Government + Science = Junk Science

See Molecules of Emotion by Candace Pert. This provides an interesting look at the politics inside the NIH by a former star research scientist.

Leo February 8, 2009 at 7:51 am

It seems to me that the anti-IP position amount to the claim that I should have no effective remedy through which to enforce contract violations.

Suppose that I write a book. And I don’t want anyone else to read my book. Except this one friend of mine. So I show him my book, on the condition that he not share it with anyone else. Then he breaks his promise, and sends copies of my book to all his friends. And they send it to their friends, and so forth.

Or suppose that I never intend for anyone to read my book, but a thief breaks into my house and steals my computer.

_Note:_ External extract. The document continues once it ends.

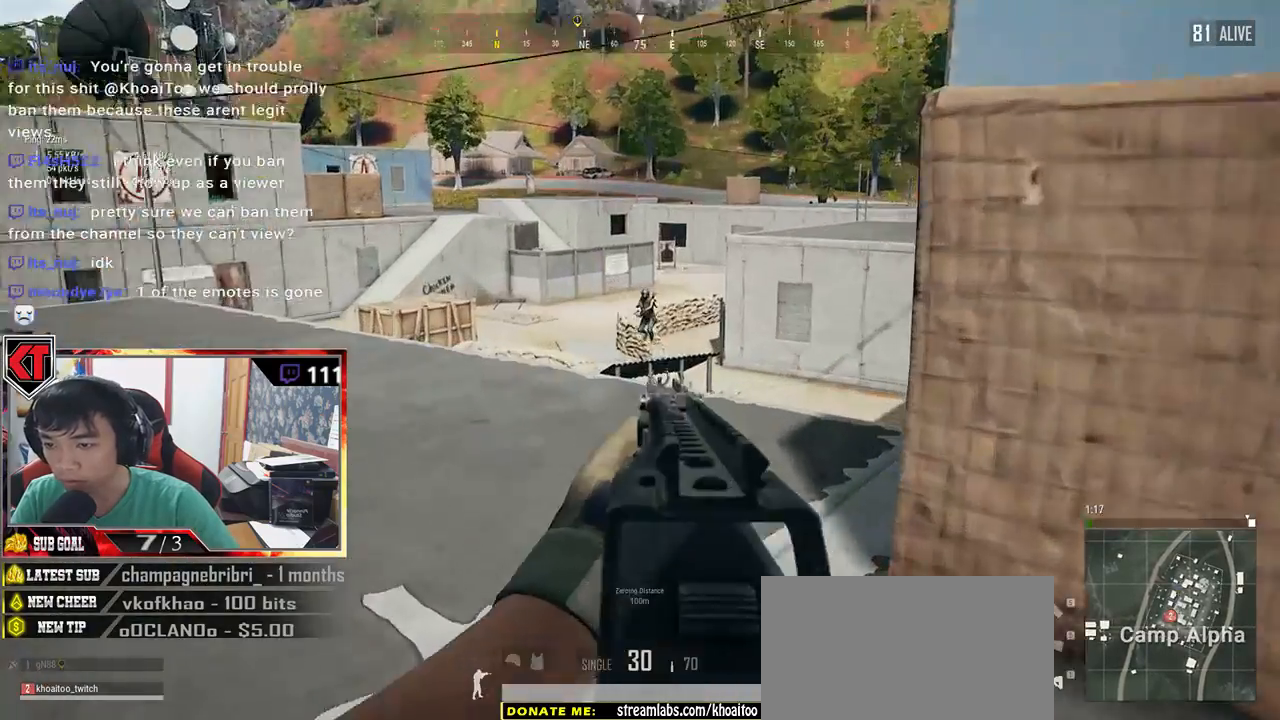
{"keys": ["d", "w"], "mouse": [], "events": [[83, "d", "down"], [83, "mouse_left", "down"], [117, "w", "up"], [167, "mouse_left", "up"], [200, "a", "down"], [200, "mouse_left", "down"], [250, "d", "up"], [267, "mouse_left", "up"], [300, "d", "down"], [300, "mouse_left", "down"], [367, "a", "up"], [400, "w", "down"], [417, "mouse_left", "up"], [433, "mouse_left", "down"], [500, "mouse_left", "up"]]}
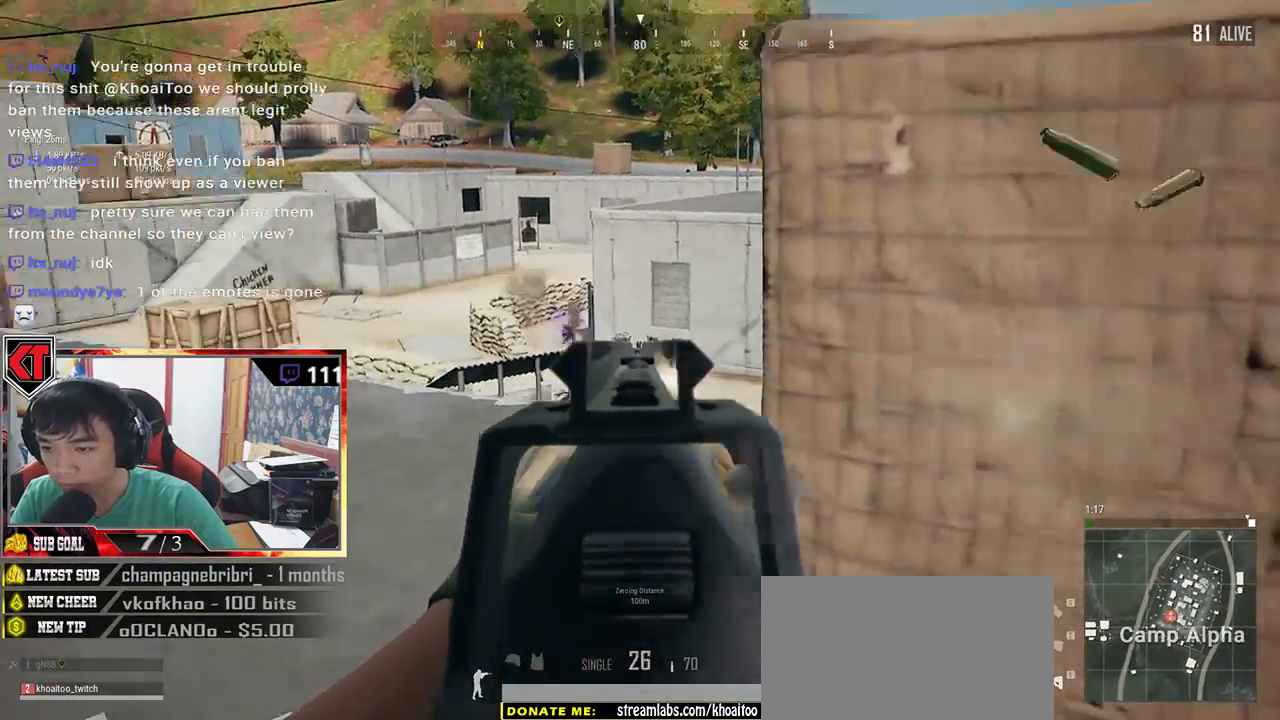
{"keys": ["a"], "mouse": [], "events": [[67, "d", "up"], [67, "mouse_left", "down"], [100, "a", "down"], [167, "mouse_left", "up"], [167, "w", "up"], [217, "d", "down"], [217, "mouse_left", "down"], [283, "mouse_left", "up"], [317, "a", "up"], [350, "mouse_left", "down"], [417, "a", "down"], [417, "mouse_left", "up"], [467, "d", "up"]]}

I assume that we would all agree that the government should punish the thief who steals my computer, or the friend who breaks his promise. But why should all the rest of the world be allowed to profit from their evil deeds?

Brian Macker February 8, 2009 at 9:21 am

“Except for one thing: this is complete violation of the spirit of intellectual property law. All these readers were sharing the same book instead of buying a new copy.”

No it isn’t. Don’t be silly. The copying right holder only owns the right to copy the book. None of the people sharing the book violated this right.

This isn’t anything new either. What do you think a library does?

Sherman February 8, 2009 at 12:55 pm

heuristic,

It was I, not newson, who took your post, improved it, and posted it as my own. I am actually awaiting one of your ethics sermons or your treatment of “my” post as you understand contract law.

For that matter, I’d be interested in many of the pro-IP arguments against my conduct from a market perspective, an ethical perspective, or even a penal perspective.

Sherman

Grace Innes February 8, 2009 at 1:07 pm

You may be interested in Dr. Lyons-Weiler’s proposal for an IP Share Market. Under this model, the public can own shares of IP, not just shares of companies. This has many advantages to the general public and to the companies.

Please see his article in the Feb 2009 is located here:

http://www.the-scientist.com/2009/02/1/28/1/

and his blog is

http://ipshareguy.vox.com

chris March 11, 2009 at 11:17 am

@leo:

why would you write a book that you don’t want anyone to read?

why would you entrust something you wanted so much control over to someone who could betray you?

having your work out there for all to see is the best protection for it. if you put your book up on the web, you are recruiting witnesses to the fact that the work belongs to you. being the original creator is a real competitive advantage.

establishing yourself as the creator then becomes a trademark issue rather than a copyright issue. there are few who would argue against trademark. levine and boldrine make this argument in the book.

Dainel March 11, 2009 at 12:06 pm

Leo, is it so bad that the whole world should profit?